Boilerplate is classified as follows:
- (Sitewide) global navigation (home, about us, etc)
- Certain spacial areas, especially if including links, (blogroll, navbar)
- Markup (javascript, CC id/class names such as header, footer)
How Google may be treating it boilerplate:
- Ignore it completely (e.g. never waste time following each link on each page, never store pages like “Contact us” in their indices unless the page contains some valuable data like the business physical address);
- Index the links within the boilerplate understanding they are repeated links and thus using them for good or for worse (e.g. combined with other factors those links may be identified as paid)
- The boilerplate may be identified and used for understanding the overall structure of the site (e.g. identifying duplicate content issues, adjusting PR flow, etc)
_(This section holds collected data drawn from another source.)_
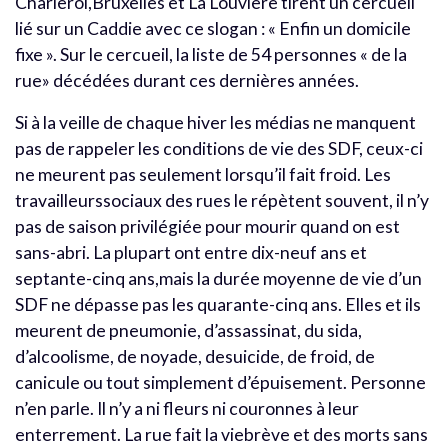
Charleroi,Bruxelles et La Louvière tirent un cercueil
lié sur un Caddie avec ce slogan : « Enfin un domicile
fixe ». Sur le cercueil, la liste de 54 personnes « de la
rue» décédées durant ces dernières années.
Si à la veille de chaque hiver les médias ne manquent
pas de rappeler les conditions de vie des SDF, ceux-ci
ne meurent pas seulement lorsqu’il fait froid. Les
travailleurssociaux des rues le répètent souvent, il n’y
pas de saison privilégiée pour mourir quand on est
sans-abri. La plupart ont entre dix-neuf ans et
septante-cinq ans,mais la durée moyenne de vie d’un
SDF ne dépasse pas les quarante-cinq ans. Elles et ils
meurent de pneumonie, d’assassinat, du sida,
d’alcoolisme, de noyade, desuicide, de froid, de
canicule ou tout simplement d’épuisement. Personne
n’en parle. Il n’y a ni fleurs ni couronnes à leur
enterrement. La rue fait la viebrève et des morts sans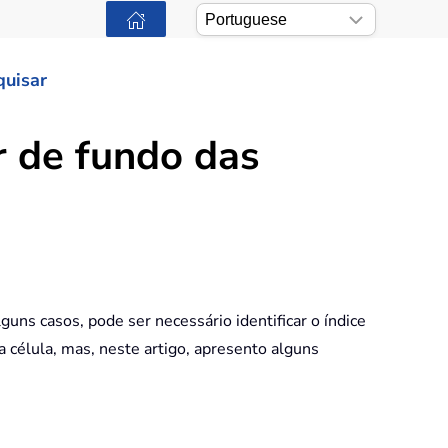
quisar
r de fundo das
uns casos, pode ser necessário identificar o índice
 célula, mas, neste artigo, apresento alguns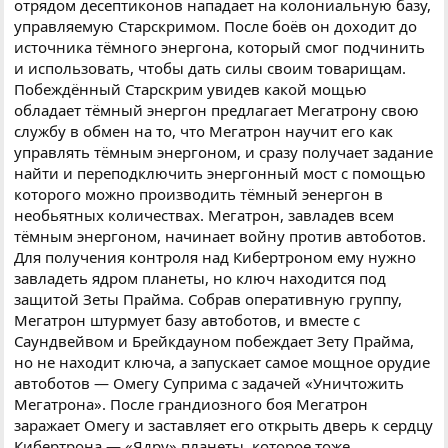
отрядом десептиконов нападает на колониальную базу,
управляемую Старскримом. После боёв он доходит до
источника тёмного энергона, который смог подчинить
и использовать, чтобы дать силы своим товарищам.
Побеждённый Старскрим увидев какой мощью
обладает тёмный энергон предлагает Мегатрону свою
службу в обмен на то, что Мегатрон научит его как
управлять тёмным энергоном, и сразу получает задание
найти и переподключить энергонный мост с помощью
которого можно производить тёмный эенергон в
необьятных количествах. Мегатрон, завладев всем
тёмным энергоном, начинает войну против автоботов.
Для получения контроля над Кибертроном ему нужно
завладеть ядром планеты, но ключ находится под
защитой Зеты Прайма. Собрав оперативную группу,
Мегатрон штурмует базу автоботов, и вместе с
Саундвейвом и Брейкдауном побеждает Зету Прайма,
но не находит ключа, а запускает самое мощное орудие
автоботов — Омегу Суприма с задачей «Уничтожить
Мегатрона». После грандиозного боя Мегатрон
заражает Омегу и заставляет его открыть дверь к сердцу
Кибертрона — «Ядру» планеты, которое тоже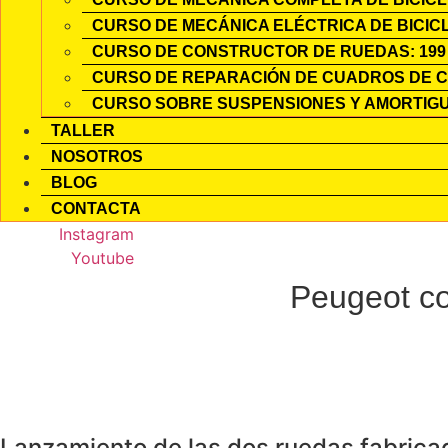
CURSO DE MECÁNICA ELÉCTRICA DE BICICLE
CURSO DE CONSTRUCTOR DE RUEDAS: 199
CURSO DE REPARACIÓN DE CUADROS DE C
CURSO SOBRE SUSPENSIONES Y AMORTIGU
TALLER
NOSOTROS
BLOG
CONTACTA
Instagram
Youtube
Peugeot co
Lanzamiento de las dos ruedas fabrica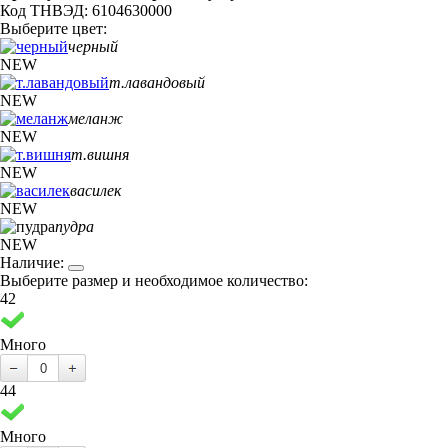
Код ТНВЭД: 6104630000
Выберите цвет:
черный
NEW
т.лавандовый
NEW
меланж
NEW
т.вишня
NEW
василек
NEW
пудра
NEW
Наличие:
Выберите размер и необходимое количество:
42
Много
44
Много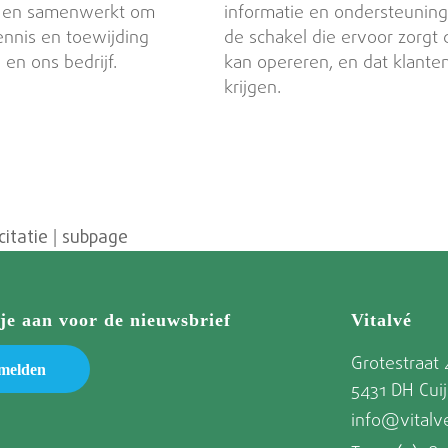
r, en samenwerkt om
informatie en ondersteuning
ennis en toewijding
de schakel die ervoor zorgt d
 en ons bedrijf.
kan opereren, en dat klanten
krijgen.
citatie
|
subpage
je aan voor de nieuwsbrief
Vitalvé
Grotestraat 
melden
5431 DH Cuij
info@vitalve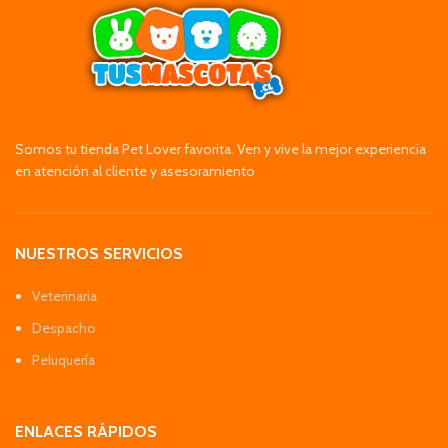
Somos tu tienda Pet Lover favorita. Ven y vive la mejor experiencia
en atención al cliente y asesoramiento
NUESTROS SERVICIOS
Veterinaria
Despacho
Peluquería
ENLACES RÁPIDOS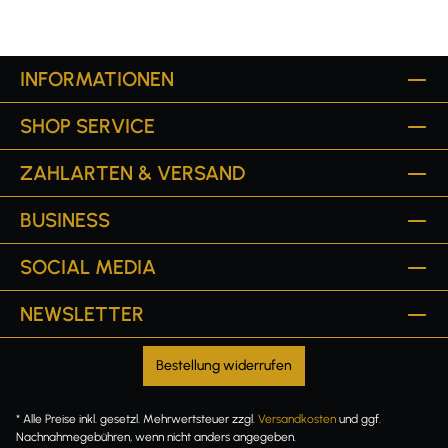
INFORMATIONEN
SHOP SERVICE
ZAHLARTEN & VERSAND
BUSINESS
SOCIAL MEDIA
NEWSLETTER
Bestellung widerrufen
* Alle Preise inkl. gesetzl. Mehrwertsteuer zzgl.
Versandkosten
und ggf.
Nachnahmegebühren, wenn nicht anders angegeben.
Related discussions on boilerplate and how it can impact the algorithm:
Cre8aSite Forums
I think it goes back to what M*tt C*tts said a long time ago. If we penalize all the websites out there that don’t have W3C compliant code, we’d lose 40% of the Internet. Translation: Google knows about crappy coding, duplicate content, and boilerplate phrases and they “TRY” to adjust to it, but don’t let it affect their results. They may in fact put out what they prefer to see on websites in the form of doctrine, but if they act on that doctrine they lose valuable results searchers need.
….
And soon to come HTML5 with new named markup – article, section, header, footer, nav… html markup that specifies content might just be what the SEs ordered
The first time I noticed “boilerplate” issues, though I didn’t know what to call them then, was during the horrendous Florida update of November 2003. At that time I suspected it with on-page text, and it was the first time I suspected that excessive use of keywords in internal anchor text could be a problem. After all the years since then, and now that others have been seeing the effect of navigation repetition issues, it kind of figures, since this patent was applied for soon after that.
SEObytheSea – comment by Michael Martinez
…boilerplate text is part of the public record. Excluding those embedded terms and conditions that are placed in footer text misrepresents the content of the page. If a search engine is claiming to make the Web searchable, then morally it MUST provide some means for searching boilerplate content even if that requires the user to stipulate bypassing a filter.
Boilerplate text is not any less relevant or important to a user’s query simply because people are tired of seeing it. Boilerplate text helps you identify which site you’re actually looking at, and that is always very important to know.